Breast cancer is the most common cancer occurring in women and is considered to be the second leading cause of cancer death in women. Several imaging techniques are used to screen women for small curable breast cancers; Mammography being one of them.

Mammography is a specific type of imaging technique in which low-dose x-ray beams are used to examine the human breast. These images depend on differences in x-ray stopping power to separate benign and malignant tissues.

Although mammography is considered to be the best screening tool for breast cancer however, mammograms do not detect all breast cancers. It is difficult to interpret from the images because some breast cancers are hard to visualize. Not all cancers can be seen on mammography. Mammography cannot separate normal gland tissue from tumors. So this imaging technique is more effective when gland tissue diminishes with age.
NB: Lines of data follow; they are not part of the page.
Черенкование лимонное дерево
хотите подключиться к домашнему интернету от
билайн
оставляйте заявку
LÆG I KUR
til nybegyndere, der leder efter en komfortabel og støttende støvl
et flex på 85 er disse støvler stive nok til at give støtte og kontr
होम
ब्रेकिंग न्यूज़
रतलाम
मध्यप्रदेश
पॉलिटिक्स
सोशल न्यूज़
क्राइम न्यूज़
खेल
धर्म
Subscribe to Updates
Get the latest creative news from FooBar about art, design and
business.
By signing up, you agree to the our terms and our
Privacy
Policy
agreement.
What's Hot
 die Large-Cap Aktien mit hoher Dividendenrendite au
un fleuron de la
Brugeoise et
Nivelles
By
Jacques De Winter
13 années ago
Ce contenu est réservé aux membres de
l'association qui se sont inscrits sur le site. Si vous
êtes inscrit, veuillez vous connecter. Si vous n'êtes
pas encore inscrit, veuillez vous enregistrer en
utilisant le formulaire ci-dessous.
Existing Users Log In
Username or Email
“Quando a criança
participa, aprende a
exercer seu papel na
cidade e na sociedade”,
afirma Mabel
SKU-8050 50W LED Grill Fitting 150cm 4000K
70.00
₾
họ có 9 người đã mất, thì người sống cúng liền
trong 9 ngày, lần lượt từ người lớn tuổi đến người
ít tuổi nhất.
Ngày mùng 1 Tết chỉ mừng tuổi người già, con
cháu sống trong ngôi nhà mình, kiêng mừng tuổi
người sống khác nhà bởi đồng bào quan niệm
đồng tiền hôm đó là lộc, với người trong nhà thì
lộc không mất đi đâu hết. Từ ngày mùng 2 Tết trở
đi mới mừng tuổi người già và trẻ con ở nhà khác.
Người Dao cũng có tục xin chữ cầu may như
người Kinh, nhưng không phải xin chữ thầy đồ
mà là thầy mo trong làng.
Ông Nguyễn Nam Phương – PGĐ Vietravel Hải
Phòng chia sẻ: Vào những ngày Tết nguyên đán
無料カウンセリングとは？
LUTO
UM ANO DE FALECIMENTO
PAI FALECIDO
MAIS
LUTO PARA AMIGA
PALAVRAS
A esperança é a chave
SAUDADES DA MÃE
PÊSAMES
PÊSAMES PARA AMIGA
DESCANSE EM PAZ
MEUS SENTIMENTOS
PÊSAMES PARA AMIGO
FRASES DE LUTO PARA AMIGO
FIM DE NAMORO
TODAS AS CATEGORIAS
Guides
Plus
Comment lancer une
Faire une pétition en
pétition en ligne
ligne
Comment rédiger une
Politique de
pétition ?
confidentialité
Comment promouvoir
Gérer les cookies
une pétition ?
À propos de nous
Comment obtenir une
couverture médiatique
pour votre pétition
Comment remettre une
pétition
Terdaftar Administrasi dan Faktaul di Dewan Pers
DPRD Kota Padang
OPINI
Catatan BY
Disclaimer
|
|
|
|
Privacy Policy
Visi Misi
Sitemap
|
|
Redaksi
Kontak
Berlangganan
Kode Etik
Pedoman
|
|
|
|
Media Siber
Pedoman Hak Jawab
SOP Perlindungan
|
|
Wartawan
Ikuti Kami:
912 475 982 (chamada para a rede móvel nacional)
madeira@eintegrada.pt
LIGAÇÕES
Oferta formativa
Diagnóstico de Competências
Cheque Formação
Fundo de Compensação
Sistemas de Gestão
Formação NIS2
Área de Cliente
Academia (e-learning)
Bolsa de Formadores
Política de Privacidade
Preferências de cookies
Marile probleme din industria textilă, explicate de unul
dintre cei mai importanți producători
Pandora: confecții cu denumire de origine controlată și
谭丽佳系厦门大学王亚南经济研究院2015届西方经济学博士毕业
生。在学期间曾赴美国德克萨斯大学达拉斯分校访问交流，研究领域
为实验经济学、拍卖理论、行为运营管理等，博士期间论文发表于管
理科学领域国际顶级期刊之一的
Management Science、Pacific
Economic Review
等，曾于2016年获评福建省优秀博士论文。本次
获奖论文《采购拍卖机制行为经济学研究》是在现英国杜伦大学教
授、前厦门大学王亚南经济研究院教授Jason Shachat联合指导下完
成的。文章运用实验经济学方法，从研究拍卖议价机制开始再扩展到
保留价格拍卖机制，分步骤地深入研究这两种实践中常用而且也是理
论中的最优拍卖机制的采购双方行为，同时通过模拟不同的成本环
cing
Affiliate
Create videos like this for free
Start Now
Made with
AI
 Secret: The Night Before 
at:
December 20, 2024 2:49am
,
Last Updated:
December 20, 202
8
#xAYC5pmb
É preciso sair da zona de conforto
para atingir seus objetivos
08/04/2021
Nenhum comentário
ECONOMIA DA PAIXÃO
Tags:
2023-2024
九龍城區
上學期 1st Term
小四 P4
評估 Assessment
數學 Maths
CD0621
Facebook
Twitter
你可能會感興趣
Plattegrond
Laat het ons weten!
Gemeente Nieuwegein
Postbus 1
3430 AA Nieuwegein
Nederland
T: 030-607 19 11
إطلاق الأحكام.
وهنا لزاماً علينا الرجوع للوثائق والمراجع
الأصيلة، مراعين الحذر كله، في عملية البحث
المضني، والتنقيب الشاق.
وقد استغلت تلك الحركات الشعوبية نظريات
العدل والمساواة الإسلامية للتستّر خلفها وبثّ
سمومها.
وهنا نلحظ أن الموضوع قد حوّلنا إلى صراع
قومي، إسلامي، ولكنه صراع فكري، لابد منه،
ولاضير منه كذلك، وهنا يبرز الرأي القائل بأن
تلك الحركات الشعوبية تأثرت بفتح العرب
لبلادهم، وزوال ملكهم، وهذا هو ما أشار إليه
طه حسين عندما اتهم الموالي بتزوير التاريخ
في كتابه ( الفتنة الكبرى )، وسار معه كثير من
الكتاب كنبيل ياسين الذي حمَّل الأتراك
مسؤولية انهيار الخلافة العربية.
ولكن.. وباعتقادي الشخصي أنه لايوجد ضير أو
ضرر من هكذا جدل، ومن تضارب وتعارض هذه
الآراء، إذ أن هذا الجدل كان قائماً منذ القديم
Women with breast implants might not be benefitted by this imaging technique. This is because both silicone and saline implants can block a clear view of the tissues behind them.

Mammograms often miss up to 20 percent of the breast cancers that are present at the time of screening. This is more common among young women who have dense breasts. This makes breast cancers more difficult to detect in mammograms.

False positives occur when radiologists find some abnormality in the images. This is common in younger women, who have had previous breast biopsies, or had a family history of breast cancer.

Radiologists suggest additional tests to determine if cancer is present.